--- Data for this task Enclosed Below ---

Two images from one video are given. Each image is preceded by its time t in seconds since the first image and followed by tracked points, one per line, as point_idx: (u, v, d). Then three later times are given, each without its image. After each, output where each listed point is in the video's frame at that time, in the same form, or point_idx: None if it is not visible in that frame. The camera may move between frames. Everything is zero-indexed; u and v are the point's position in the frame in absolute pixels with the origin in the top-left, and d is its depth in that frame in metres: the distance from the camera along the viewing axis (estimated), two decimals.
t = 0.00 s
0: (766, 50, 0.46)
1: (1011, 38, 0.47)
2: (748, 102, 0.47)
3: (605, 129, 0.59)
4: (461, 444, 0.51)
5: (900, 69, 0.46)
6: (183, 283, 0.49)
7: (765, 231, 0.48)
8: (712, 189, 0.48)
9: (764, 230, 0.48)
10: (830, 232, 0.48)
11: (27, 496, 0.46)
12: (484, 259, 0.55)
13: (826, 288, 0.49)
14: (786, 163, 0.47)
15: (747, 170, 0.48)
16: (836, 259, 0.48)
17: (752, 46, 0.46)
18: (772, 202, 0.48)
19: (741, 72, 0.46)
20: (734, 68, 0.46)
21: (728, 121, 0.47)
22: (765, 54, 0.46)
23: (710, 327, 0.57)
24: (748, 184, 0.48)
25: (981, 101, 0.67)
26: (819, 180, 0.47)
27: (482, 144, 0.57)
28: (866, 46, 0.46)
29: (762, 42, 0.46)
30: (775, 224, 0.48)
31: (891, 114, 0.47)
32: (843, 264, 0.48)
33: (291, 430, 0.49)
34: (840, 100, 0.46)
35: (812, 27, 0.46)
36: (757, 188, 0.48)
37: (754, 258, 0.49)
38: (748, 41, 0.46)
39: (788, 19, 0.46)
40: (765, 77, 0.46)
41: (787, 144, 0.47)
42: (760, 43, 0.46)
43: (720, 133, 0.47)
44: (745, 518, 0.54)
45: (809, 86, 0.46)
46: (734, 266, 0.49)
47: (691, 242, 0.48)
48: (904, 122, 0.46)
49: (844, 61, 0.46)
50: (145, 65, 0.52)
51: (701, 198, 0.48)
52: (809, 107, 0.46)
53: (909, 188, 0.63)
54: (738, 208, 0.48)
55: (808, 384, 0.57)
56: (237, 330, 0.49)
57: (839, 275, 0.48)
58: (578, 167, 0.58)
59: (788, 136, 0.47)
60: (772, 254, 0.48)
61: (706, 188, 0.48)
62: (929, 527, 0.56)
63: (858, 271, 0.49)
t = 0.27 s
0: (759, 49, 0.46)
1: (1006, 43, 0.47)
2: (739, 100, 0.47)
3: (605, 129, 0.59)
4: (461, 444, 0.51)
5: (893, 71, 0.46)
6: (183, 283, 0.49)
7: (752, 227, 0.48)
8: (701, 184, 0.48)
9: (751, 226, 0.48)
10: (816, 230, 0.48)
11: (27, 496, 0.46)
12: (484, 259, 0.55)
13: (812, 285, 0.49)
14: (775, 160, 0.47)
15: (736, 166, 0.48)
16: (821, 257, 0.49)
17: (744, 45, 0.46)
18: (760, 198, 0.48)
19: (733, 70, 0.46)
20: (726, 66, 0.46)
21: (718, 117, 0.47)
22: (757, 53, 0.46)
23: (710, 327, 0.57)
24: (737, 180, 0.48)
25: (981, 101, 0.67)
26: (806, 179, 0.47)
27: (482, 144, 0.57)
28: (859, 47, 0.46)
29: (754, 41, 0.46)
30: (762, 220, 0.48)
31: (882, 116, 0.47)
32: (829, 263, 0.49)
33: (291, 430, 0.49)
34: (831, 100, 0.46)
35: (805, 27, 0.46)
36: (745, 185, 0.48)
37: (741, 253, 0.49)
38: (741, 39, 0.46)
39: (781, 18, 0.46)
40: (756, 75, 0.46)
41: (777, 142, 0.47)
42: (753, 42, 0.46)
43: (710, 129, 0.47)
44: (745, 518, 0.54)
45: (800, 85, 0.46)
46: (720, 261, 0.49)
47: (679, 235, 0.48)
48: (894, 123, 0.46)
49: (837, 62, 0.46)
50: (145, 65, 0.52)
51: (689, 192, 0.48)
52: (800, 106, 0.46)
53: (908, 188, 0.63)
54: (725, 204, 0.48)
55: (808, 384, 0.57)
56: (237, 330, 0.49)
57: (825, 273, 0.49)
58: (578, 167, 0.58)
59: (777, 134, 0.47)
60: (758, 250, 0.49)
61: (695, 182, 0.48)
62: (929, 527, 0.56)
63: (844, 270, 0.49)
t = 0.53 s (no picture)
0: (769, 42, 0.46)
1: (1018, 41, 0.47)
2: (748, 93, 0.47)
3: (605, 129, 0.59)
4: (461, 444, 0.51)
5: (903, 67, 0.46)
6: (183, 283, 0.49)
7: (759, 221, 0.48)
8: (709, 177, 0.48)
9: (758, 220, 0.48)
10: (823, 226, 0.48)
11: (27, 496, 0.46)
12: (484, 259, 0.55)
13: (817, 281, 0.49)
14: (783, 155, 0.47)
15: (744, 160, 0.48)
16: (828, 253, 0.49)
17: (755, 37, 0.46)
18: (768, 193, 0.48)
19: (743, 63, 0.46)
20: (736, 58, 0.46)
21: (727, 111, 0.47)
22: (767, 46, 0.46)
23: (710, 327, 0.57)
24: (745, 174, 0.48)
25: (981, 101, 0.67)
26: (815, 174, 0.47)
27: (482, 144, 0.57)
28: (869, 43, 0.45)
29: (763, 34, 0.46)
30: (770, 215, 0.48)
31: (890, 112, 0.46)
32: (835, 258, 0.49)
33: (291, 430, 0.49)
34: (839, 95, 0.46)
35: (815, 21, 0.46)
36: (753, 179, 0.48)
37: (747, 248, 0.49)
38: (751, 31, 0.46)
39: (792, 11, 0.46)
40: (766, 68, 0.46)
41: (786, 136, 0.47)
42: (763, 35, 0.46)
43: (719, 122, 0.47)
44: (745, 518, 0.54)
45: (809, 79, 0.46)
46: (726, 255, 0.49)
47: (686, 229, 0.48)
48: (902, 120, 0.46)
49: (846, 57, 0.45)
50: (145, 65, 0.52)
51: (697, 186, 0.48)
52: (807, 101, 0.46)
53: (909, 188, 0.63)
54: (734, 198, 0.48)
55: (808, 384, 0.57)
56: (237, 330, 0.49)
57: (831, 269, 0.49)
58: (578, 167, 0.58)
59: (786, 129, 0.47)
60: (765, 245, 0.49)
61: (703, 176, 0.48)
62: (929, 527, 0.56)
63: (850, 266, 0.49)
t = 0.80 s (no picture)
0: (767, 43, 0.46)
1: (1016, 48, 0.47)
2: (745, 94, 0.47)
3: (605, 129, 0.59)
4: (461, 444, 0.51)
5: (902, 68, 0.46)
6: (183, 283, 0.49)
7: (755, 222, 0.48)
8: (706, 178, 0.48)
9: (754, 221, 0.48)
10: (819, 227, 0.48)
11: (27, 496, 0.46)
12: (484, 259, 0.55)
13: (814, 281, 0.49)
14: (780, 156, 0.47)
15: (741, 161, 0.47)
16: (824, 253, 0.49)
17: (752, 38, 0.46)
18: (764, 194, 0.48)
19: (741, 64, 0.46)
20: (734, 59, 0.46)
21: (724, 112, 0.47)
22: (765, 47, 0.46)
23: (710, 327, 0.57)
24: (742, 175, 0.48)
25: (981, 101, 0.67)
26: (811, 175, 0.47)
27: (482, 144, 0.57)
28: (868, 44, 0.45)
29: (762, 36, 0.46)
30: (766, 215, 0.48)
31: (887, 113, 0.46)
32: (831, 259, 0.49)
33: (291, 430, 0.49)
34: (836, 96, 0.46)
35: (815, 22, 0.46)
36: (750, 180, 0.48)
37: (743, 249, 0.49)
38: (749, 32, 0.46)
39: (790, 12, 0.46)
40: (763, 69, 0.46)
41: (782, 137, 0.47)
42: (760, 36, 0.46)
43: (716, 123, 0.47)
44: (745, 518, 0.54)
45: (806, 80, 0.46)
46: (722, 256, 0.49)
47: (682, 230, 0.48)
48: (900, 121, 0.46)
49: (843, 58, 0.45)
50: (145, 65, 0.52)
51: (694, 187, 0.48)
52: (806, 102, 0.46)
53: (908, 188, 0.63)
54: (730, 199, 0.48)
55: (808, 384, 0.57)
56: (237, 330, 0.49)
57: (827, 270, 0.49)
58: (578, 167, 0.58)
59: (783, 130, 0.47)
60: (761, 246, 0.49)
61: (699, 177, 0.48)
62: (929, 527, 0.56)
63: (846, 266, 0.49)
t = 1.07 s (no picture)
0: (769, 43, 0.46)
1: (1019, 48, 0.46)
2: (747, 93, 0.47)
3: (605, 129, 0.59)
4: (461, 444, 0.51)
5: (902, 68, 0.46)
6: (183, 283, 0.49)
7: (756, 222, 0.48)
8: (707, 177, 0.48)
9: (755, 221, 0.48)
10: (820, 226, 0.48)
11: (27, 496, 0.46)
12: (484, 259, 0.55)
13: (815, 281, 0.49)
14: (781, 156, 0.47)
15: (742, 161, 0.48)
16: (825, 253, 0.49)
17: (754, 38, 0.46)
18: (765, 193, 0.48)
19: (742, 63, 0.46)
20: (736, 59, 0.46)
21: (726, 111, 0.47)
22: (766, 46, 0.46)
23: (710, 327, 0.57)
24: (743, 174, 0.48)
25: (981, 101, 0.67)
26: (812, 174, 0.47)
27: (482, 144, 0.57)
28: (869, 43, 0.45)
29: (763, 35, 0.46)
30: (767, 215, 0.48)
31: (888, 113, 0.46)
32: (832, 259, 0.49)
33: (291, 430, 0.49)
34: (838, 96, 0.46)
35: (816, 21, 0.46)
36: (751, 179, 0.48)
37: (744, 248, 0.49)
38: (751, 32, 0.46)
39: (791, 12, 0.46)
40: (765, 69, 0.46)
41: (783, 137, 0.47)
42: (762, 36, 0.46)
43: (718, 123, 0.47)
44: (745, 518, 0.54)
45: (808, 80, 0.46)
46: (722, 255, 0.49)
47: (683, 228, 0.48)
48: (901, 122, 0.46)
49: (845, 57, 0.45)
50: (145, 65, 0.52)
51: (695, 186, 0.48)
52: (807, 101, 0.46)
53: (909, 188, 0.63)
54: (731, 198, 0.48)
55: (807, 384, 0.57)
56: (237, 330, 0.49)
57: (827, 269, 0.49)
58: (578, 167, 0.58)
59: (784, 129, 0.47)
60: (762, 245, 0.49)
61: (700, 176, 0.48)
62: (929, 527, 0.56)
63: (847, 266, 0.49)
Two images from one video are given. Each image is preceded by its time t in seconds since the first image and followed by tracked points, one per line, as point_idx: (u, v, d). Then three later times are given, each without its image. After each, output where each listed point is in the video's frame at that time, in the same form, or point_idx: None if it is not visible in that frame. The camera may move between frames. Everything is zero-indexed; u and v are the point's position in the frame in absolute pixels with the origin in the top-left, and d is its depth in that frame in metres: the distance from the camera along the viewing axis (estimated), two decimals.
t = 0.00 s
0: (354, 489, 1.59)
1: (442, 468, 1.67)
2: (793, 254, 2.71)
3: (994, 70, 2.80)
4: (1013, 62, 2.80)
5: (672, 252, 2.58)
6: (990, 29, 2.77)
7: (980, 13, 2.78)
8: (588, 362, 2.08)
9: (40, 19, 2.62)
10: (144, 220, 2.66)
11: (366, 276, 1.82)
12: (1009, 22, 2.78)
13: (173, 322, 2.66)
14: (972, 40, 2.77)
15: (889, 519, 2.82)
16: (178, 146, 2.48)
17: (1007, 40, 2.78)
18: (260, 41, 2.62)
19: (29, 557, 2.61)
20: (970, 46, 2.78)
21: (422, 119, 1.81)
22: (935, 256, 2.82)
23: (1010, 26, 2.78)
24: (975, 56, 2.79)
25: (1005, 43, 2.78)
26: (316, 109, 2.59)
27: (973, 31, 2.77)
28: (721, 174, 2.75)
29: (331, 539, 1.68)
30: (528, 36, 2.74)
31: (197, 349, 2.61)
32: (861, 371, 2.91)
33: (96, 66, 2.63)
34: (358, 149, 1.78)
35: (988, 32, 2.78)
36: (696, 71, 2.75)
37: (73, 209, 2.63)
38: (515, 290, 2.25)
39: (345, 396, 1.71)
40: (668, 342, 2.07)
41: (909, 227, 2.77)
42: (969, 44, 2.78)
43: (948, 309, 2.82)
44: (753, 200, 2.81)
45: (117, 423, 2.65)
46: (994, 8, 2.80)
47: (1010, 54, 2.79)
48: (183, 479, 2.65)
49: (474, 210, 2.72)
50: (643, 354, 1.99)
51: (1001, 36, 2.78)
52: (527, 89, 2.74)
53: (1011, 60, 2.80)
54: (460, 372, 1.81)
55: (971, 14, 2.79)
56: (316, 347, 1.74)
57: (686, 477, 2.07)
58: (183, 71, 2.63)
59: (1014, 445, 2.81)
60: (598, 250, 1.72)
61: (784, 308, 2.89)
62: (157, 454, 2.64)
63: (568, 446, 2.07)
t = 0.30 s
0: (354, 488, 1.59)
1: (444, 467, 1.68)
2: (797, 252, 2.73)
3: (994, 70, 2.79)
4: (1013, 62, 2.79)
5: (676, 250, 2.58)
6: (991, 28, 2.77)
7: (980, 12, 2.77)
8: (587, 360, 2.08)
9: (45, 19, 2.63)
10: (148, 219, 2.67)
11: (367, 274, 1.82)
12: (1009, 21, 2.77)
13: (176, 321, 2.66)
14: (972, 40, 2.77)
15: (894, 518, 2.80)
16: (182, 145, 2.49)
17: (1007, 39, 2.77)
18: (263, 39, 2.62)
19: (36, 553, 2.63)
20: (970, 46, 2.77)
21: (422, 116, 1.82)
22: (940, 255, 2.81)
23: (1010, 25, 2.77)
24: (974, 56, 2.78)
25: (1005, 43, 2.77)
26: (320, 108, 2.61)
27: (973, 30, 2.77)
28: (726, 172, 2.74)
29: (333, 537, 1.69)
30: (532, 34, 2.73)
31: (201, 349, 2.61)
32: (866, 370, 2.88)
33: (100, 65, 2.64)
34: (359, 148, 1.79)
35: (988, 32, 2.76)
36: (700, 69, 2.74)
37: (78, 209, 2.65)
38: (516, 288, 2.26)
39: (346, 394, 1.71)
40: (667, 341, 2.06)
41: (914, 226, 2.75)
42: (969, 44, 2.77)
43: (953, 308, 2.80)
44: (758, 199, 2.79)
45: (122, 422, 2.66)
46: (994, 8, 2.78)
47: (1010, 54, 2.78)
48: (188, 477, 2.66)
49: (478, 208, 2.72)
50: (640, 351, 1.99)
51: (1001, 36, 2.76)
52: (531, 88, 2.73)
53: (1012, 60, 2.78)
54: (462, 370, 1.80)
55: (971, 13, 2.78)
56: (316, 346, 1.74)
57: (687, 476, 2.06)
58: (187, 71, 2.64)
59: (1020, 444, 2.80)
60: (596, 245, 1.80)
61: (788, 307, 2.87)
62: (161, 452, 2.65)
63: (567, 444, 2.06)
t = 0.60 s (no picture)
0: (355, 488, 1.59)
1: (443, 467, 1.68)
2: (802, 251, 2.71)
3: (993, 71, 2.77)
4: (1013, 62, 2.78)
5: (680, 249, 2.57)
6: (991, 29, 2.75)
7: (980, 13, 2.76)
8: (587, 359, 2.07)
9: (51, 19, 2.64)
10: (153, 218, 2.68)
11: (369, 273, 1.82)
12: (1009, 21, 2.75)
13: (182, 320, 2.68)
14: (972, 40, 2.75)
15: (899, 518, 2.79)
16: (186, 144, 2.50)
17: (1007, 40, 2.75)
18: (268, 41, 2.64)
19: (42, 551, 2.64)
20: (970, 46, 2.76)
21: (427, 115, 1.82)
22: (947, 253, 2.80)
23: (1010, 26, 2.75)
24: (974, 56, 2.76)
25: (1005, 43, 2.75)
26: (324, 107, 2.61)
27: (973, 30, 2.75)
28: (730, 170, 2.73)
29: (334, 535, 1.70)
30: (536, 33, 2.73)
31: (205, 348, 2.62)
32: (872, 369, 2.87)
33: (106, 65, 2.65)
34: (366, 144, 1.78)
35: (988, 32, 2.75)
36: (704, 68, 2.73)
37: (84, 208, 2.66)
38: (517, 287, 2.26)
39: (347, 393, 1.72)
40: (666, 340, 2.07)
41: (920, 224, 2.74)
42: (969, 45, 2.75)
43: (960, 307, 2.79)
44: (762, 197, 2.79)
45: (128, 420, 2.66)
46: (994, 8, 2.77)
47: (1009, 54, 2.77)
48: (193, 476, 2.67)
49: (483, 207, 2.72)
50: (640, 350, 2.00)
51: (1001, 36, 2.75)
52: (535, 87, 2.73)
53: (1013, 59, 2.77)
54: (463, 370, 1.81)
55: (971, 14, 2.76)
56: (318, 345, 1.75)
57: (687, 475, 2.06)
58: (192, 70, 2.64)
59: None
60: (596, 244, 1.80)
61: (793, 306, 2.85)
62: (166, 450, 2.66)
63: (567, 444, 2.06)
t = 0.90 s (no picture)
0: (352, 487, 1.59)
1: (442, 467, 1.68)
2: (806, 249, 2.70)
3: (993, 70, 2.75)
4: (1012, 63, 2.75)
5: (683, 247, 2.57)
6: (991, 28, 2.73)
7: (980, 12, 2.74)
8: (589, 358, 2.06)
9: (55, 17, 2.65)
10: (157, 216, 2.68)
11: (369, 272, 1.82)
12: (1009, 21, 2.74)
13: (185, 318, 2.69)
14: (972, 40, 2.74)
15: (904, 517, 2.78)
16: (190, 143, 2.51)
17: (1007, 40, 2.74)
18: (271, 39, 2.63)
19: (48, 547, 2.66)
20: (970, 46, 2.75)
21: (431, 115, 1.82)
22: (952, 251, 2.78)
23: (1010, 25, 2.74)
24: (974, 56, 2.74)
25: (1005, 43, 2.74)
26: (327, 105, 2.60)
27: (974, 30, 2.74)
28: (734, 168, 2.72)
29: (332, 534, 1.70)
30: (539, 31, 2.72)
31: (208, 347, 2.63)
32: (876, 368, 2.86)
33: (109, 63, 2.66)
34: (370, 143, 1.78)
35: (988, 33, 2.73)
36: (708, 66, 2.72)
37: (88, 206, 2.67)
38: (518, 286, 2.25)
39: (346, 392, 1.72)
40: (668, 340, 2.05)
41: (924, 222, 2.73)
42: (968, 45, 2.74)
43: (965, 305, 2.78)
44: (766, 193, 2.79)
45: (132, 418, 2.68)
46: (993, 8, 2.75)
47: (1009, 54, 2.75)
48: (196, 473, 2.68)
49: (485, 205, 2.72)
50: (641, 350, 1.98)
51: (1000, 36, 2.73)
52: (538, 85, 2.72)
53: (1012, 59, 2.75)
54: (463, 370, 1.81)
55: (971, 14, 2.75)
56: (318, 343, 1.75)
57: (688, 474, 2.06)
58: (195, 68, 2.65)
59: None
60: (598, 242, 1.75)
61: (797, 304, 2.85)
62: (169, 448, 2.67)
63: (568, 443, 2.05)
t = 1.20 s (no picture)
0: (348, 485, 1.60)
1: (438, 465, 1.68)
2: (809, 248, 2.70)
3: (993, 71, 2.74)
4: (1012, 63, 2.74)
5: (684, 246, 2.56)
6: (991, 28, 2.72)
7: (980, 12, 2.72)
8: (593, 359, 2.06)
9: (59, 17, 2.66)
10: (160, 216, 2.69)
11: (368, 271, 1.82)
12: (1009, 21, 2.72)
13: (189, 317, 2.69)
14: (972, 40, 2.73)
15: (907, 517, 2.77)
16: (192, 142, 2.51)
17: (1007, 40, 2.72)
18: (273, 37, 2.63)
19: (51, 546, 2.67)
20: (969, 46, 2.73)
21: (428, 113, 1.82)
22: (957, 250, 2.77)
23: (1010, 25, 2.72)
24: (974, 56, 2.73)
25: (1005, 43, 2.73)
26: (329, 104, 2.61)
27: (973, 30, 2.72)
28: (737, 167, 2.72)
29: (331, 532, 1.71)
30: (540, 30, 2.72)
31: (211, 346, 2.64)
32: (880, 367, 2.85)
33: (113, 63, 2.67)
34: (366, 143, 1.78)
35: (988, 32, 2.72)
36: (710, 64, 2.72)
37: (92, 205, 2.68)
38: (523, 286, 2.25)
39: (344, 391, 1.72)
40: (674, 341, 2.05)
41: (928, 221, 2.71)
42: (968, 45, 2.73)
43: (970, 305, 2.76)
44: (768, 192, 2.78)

--- End of Enclosed Data for this task ---

§ **Task to complete**: Give back, word for word, only the lines above from the line holding "10: (144, 220, 2.66)" to the line holding "26: (320, 108, 2.61)", both included.

§ **Answer space**:
10: (144, 220, 2.66)
11: (366, 276, 1.82)
12: (1009, 22, 2.78)
13: (173, 322, 2.66)
14: (972, 40, 2.77)
15: (889, 519, 2.82)
16: (178, 146, 2.48)
17: (1007, 40, 2.78)
18: (260, 41, 2.62)
19: (29, 557, 2.61)
20: (970, 46, 2.78)
21: (422, 119, 1.81)
22: (935, 256, 2.82)
23: (1010, 26, 2.78)
24: (975, 56, 2.79)
25: (1005, 43, 2.78)
26: (316, 109, 2.59)
27: (973, 31, 2.77)
28: (721, 174, 2.75)
29: (331, 539, 1.68)
30: (528, 36, 2.74)
31: (197, 349, 2.61)
32: (861, 371, 2.91)
33: (96, 66, 2.63)
34: (358, 149, 1.78)
35: (988, 32, 2.78)
36: (696, 71, 2.75)
37: (73, 209, 2.63)
38: (515, 290, 2.25)
39: (345, 396, 1.71)
40: (668, 342, 2.07)
41: (909, 227, 2.77)
42: (969, 44, 2.78)
43: (948, 309, 2.82)
44: (753, 200, 2.81)
45: (117, 423, 2.65)
46: (994, 8, 2.80)
47: (1010, 54, 2.79)
48: (183, 479, 2.65)
49: (474, 210, 2.72)
50: (643, 354, 1.99)
51: (1001, 36, 2.78)
52: (527, 89, 2.74)
53: (1011, 60, 2.80)
54: (460, 372, 1.81)
55: (971, 14, 2.79)
56: (316, 347, 1.74)
57: (686, 477, 2.07)
58: (183, 71, 2.63)
59: (1014, 445, 2.81)
60: (598, 250, 1.72)
61: (784, 308, 2.89)
62: (157, 454, 2.64)
63: (568, 446, 2.07)
t = 0.30 s
0: (354, 488, 1.59)
1: (444, 467, 1.68)
2: (797, 252, 2.73)
3: (994, 70, 2.79)
4: (1013, 62, 2.79)
5: (676, 250, 2.58)
6: (991, 28, 2.77)
7: (980, 12, 2.77)
8: (587, 360, 2.08)
9: (45, 19, 2.63)
10: (148, 219, 2.67)
11: (367, 274, 1.82)
12: (1009, 21, 2.77)
13: (176, 321, 2.66)
14: (972, 40, 2.77)
15: (894, 518, 2.80)
16: (182, 145, 2.49)
17: (1007, 39, 2.77)
18: (263, 39, 2.62)
19: (36, 553, 2.63)
20: (970, 46, 2.77)
21: (422, 116, 1.82)
22: (940, 255, 2.81)
23: (1010, 25, 2.77)
24: (974, 56, 2.78)
25: (1005, 43, 2.77)
26: (320, 108, 2.61)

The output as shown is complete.